Wednesday, May 29, 2019

Pure Products

Selected lines from Spring and All, by William Carlos Williams (1883-1963):

The pure products of America
go crazy ----
***
peasant traditions give them
character
but flutter and flaunt
sheer rags -- succumbing without
emotion 
saved numbed terror
***
and we degraded prisoners
destined
to hunger until we eat filth
while the imagination strains
after deer
going by fields of goldenrod in
the stifling heat of September
somehow
it seems to destroy us
It is only in isolate flocks that
something
is given off
No one
to witness
and adjust, no one to drive the car

I guess the reason why the blues is such an American form of music is that we are probably the first nation/empire in the history of the world to realize just how crazy we actually are. Songs and poems about the desperate and downtrodden seem like our real national hymns, much more apt to our nature than soaring anthems about glorious battles.  I think the founders realized that in their audacious democracy they would either succeed grandly or fail utterly.  For at least the first century of our existence, many in Europe thought our foolish rebel experiment would surely implode.  There were chances to be sure, we may be in the middle of one right now, but maybe not.

Data to process -
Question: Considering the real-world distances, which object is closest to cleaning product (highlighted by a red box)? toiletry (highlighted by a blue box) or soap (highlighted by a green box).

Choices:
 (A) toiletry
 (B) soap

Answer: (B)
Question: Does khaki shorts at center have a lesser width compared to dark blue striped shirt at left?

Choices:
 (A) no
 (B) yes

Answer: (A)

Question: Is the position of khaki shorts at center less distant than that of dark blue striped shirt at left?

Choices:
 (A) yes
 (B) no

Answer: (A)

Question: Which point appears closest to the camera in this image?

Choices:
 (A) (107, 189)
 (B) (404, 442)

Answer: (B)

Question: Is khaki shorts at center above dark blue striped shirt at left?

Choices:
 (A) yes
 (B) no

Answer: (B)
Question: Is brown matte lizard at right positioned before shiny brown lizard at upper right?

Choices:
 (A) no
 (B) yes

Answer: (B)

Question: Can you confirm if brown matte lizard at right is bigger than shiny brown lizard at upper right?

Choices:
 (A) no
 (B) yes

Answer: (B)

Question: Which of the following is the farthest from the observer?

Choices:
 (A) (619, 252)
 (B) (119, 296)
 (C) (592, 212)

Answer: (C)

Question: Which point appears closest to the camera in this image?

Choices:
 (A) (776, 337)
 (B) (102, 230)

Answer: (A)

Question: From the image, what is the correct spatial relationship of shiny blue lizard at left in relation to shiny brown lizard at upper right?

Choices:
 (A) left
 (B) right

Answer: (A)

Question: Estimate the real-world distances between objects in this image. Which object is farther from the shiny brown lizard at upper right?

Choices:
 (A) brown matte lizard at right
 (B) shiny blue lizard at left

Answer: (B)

List of tasks -
1/ From the entries, write out every line starting with the one that contains "Question: Estimate the" and ending with the last line of the entries, copying each without any change.
2/ Pick up the post about the blues and American craziness after its final sentence and continue it.

Set of answers -
1/
Question: Estimate the real-world distances between objects in this image. Which object is farther from the shiny brown lizard at upper right?

Choices:
 (A) brown matte lizard at right
 (B) shiny blue lizard at left

Answer: (B)

2/
I have written a lot in this space about the gut-wrenching feeling that no one is driving the car, that we lack leadership or that the moral fiber of our leaders has failed, perhaps fatally.  In order to maintain my sanity, I try to spend at least a little time each day leafing randomly through some of the books in my office, not looking for sermon illustrations, not reading for any purpose whatsoever, just looking for something to sort of float out of the ether of humanity and divinity that is contained in the collection of old fashioned actual paper books.  I realize I spend too much time reading electronically, searching for exactly what I want to see and think about or simply following the algorithms that google and facebook feed me (it seems to destroy me).  Today I came across William Carlos Williams who wrote in the first half of the 20th century.  The line that grabbed me was: The pure products of America go crazy.  That's often how it is with poetry and me, I don't much have the ability to sit and just read through a poem unless something grabs me, but when something does grab me it's like a tractor beam on the Death Star, pulling me in. For the purposes of this reflection, I trimmed and edited pieces that followed, something that I would be critical of if it were scripture, but  it's not and I didn't feel like re-typing the whole section.  Read the entirety if you want, it's good.
But what I want to focus on are not the dire sounding warnings but the glimmer (even if it is just a glimmer) of hope that by that last stanza: 
It is only in isolate flocks that
something
 is given off
No one 
to witness
and adjust, no one to drive the car

You may focus, if you want, and Lord knows I often do, on the absence of a driver, which we are almost certainly experiencing again and not for the first time.  Or you might, as I found myself doing, focusing on that "something" that is given off by the "isolate flocks."  The communities of this nation of ours are not anything like the catastrophe of mendacity, polarization, mistrust, racism, xenophobia, class anger, and general misanthropy that you might imagine if you just look at the headlines.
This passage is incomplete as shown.